I am looking a best way to analyse 4B records (1TB data) stored in Vertica using Tableau. I tried using extract of 1M records which works perfectly. but dont know how to manage 4B records, because its taking too long to query on 4B records.

I have following dataset :

timestamp id url domain keyword nor_word cat_1 cat_2 cat_3

So here I need to create descending list of Top 10 ID's, Top 10 url, Top 10 domain, Top 10 keyword, Top 10 nor_word, Top 10 cat_1, Top 10 cat_2, Top 10 cat_3 depending count of each field value in separate worksheet and combine all worksheet in one dashboard.

There is no primary key. This dataset of 1 month so I want to make global filter start date and end date to reduce the query size. But don't know how to create global date filter and display on dashboard ?

1

1 Answers

2
votes

You have two questions, one about Vertica and one about Tableau. You should split these up.

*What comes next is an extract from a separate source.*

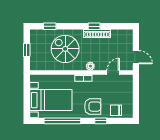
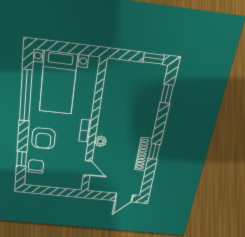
spiral stairs: (65, 49) -> (130, 111), removed
window: (27, 50) -> (154, 58), moved
door: (136, 57) -> (124, 198), moved
window: (101, 121) -> (22, 159), moved

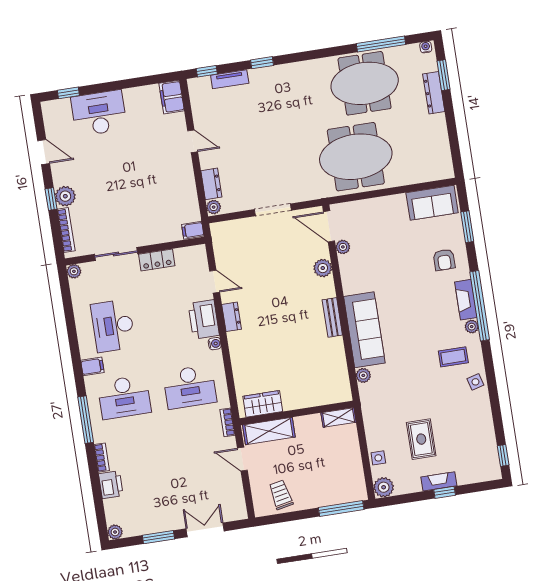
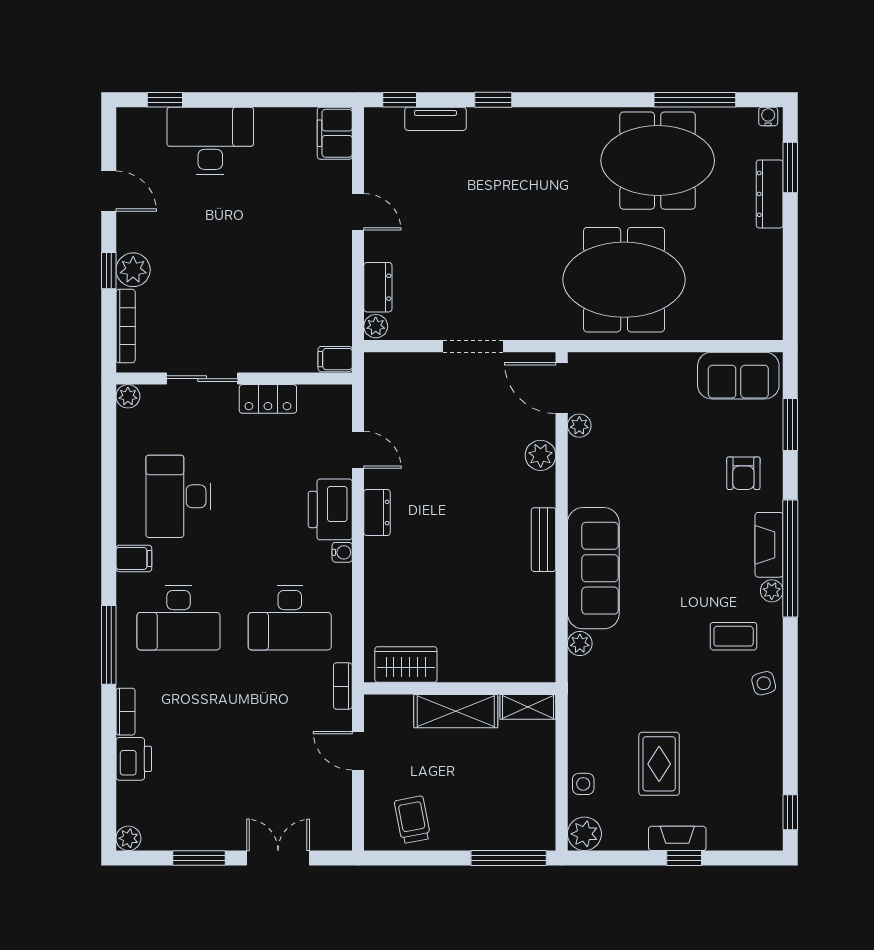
shelving: (269, 431) -> (456, 711), moved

Regarding Vertica, you need to know that Vertica stores data in ascending sort order in physical storage. This means that an additional step will always be required anytime you want to get a descending sort order.

I would suggest creating a partition on the date, and subsequently running Database Designer (DBD) in incremental mode and using your queries as samples. By partitioning the data, Vertica can eliminate the partitions during optimization.

Running the DBD will generate some better optimized projections. You should consider the trade-off between how often you will need this data and whether it's worth creating these additional projections as it will impact your load performance.